** Study material follows **
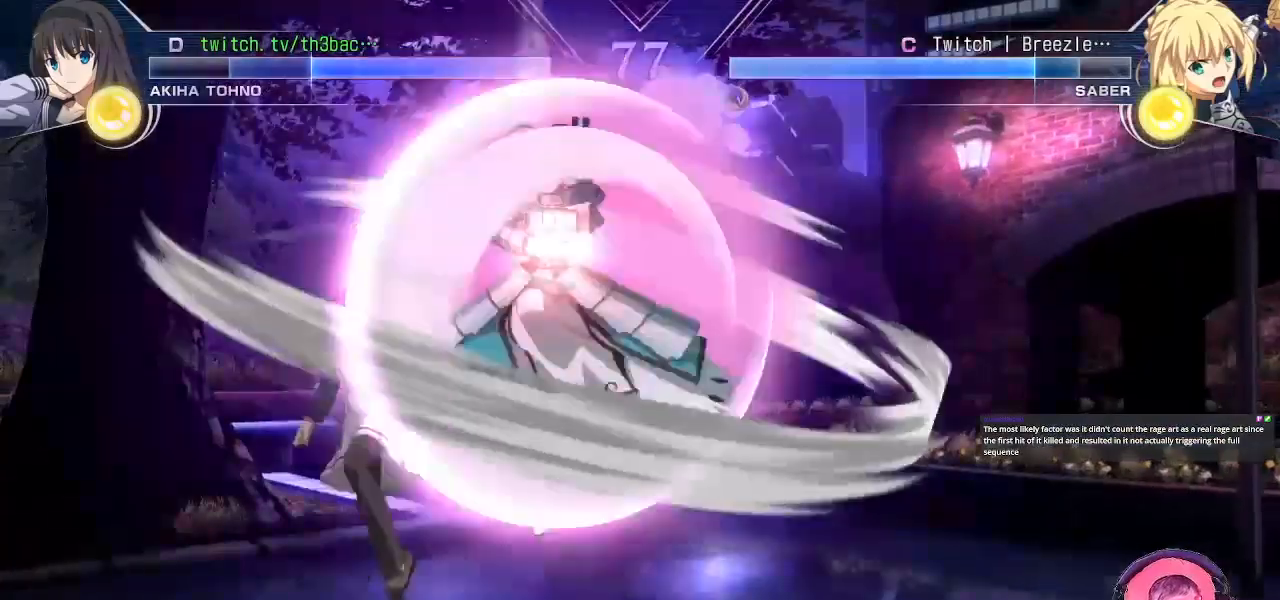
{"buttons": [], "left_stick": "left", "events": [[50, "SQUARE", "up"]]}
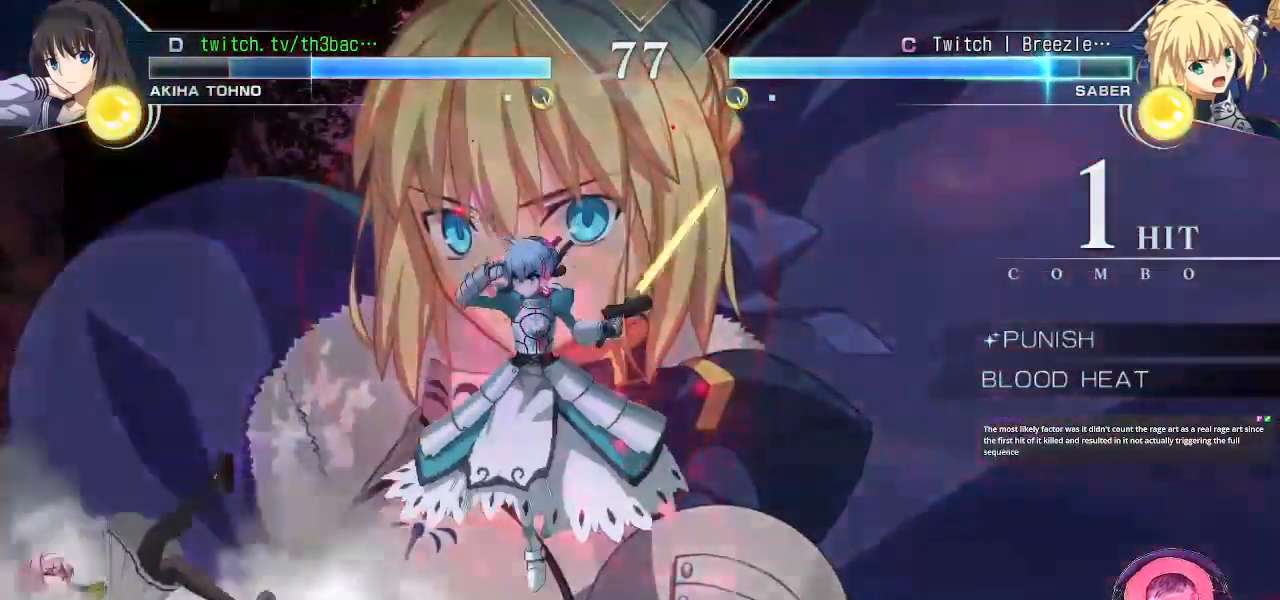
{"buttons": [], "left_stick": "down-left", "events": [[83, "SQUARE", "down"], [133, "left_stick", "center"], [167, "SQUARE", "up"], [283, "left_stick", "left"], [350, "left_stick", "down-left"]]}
** End of Study material **
** Study material follows **
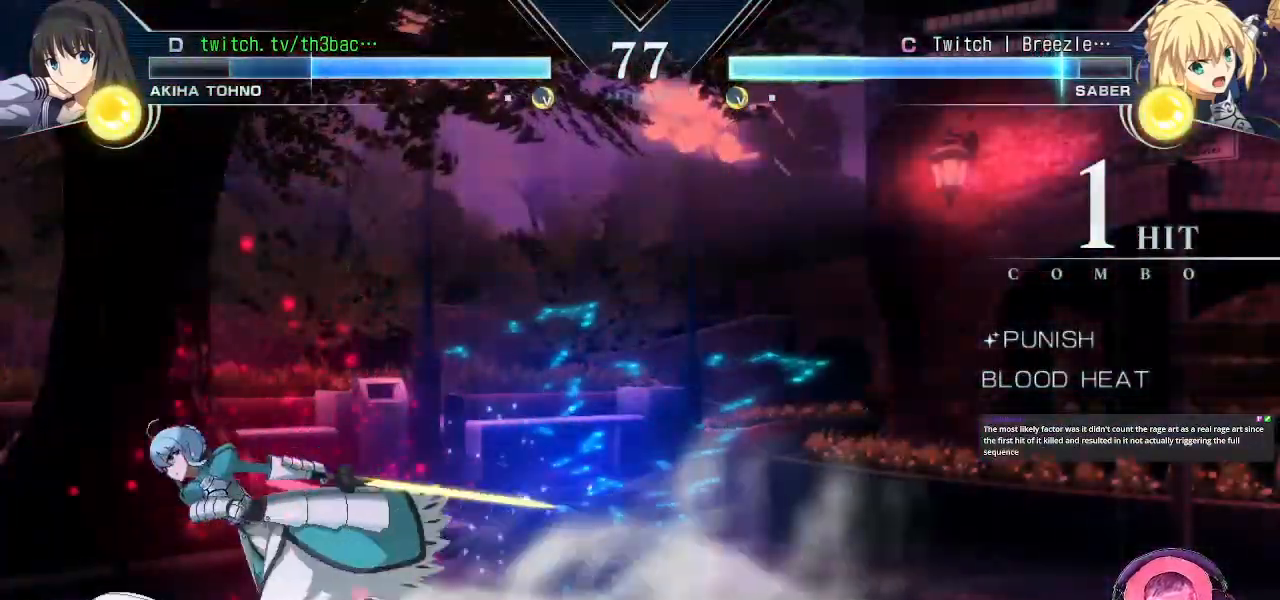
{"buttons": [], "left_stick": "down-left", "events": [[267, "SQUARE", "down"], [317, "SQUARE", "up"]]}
** End of Study material **
=== Your instructions ===
Every line of the listing that holds the word "down" is to be found and copied.

=== Task answer ===
{"buttons": [], "left_stick": "down-left", "events": [[83, "SQUARE", "down"], [133, "left_stick", "center"], [167, "SQUARE", "up"], [283, "left_stick", "left"], [350, "left_stick", "down-left"]]}
{"buttons": [], "left_stick": "down-left", "events": [[267, "SQUARE", "down"], [317, "SQUARE", "up"]]}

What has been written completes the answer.